▶ _Your task_
Scan the records for the string "https". State how many lines contain it and add nothing.
━━━━━━━━━━━━━━━━
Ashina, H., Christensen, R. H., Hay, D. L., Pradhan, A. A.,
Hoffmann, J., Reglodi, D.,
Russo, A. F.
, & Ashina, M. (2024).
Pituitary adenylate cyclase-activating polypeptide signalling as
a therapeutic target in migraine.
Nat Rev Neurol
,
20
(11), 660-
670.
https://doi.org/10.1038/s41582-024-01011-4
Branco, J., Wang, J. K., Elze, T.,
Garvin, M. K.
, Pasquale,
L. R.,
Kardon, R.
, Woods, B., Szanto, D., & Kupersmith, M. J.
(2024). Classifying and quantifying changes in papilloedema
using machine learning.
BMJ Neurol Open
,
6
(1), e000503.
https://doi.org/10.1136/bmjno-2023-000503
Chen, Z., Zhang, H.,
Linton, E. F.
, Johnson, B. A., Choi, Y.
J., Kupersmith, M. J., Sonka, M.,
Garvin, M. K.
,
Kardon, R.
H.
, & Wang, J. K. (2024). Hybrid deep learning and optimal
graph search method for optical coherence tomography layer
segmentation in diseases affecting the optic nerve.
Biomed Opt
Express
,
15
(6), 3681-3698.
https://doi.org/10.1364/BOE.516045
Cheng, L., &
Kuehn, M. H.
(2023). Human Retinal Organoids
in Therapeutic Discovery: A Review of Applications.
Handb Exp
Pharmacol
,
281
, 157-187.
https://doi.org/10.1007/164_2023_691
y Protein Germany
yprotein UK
━━━━━━━━━━━━━━━━
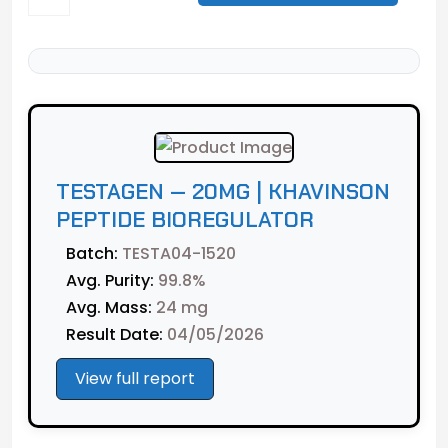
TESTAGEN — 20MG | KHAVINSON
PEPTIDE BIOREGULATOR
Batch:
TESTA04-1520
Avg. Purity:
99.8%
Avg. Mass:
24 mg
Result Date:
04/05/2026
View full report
━━━━━━━━━━━━━━━━
▶ _Output for this task_
4